When Jacob had been there a month, Laban asked him what wages he would have, and whether he would stay with him? And Jacob gladly consented, for he loved Rachel very much, and promised to serve Laban for seven years, if he would give him Rachel for his wife.
So at the end of the time, Rachel became his wife; and by and by, God sent her a little son called Joseph, who was going to be, many years afterwards, a great ruler in the land of Egypt!
[XXXVIII. The Story of Joseph]
You have often heard of Joseph's coat of many colours, and of his being sold by his brothers into Egypt.
So I am going to tell you a little about him, and then you will understand how he came to have that beautiful coat. I have read that generally the eldest son was given a bright coloured, beautifully-worked coat; but Joseph was the eleventh son, and Jacob, his father, gave him that pretty coat because he loved him so very much.
When his brothers saw it, they felt very jealous, and hated Joseph because his father made him such a favourite.

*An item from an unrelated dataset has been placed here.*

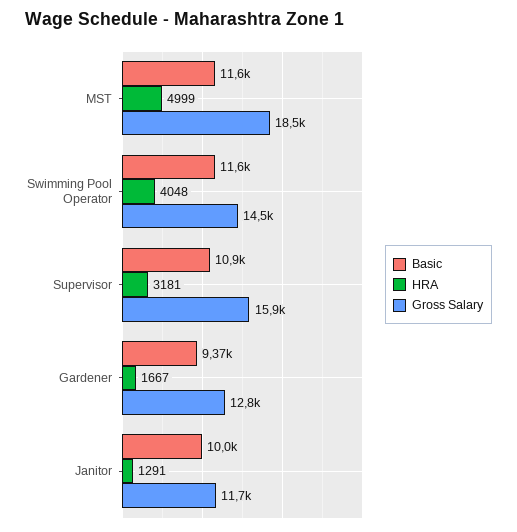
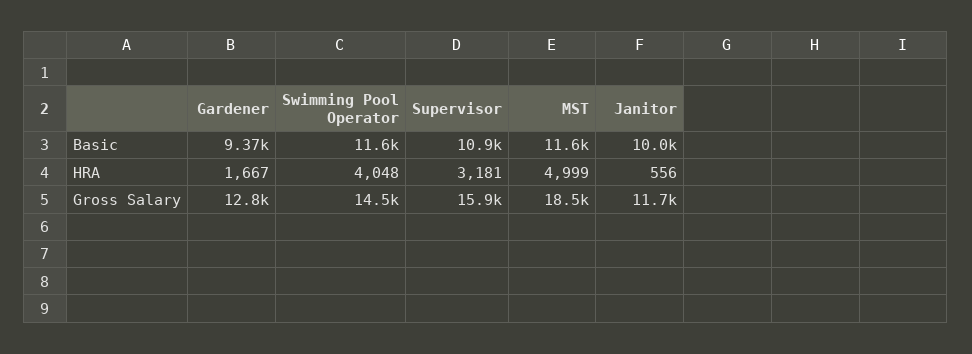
HRA, Janitor: 1291 -> 556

Now jealousy is a very wretched feeling. It is wrong as well as wretched. If boys and girls—or grown up people-give way to jealousy, they may by and by do very unkind and wicked things. The Bible says "Jealousy is cruel as the grave," and you will see as we go on with the story of Joseph, how very true it was in his case.
One day Joseph had a very wonderful dream, and he told his brothers about it.
He had dreamed that he and his brothers were binding sheaves of corn in a field, and that his sheaf stood upright, and that all the sheaves of his brothers bowed down to his sheaf.
This displeased his brothers very much, and they hated him more than they did before.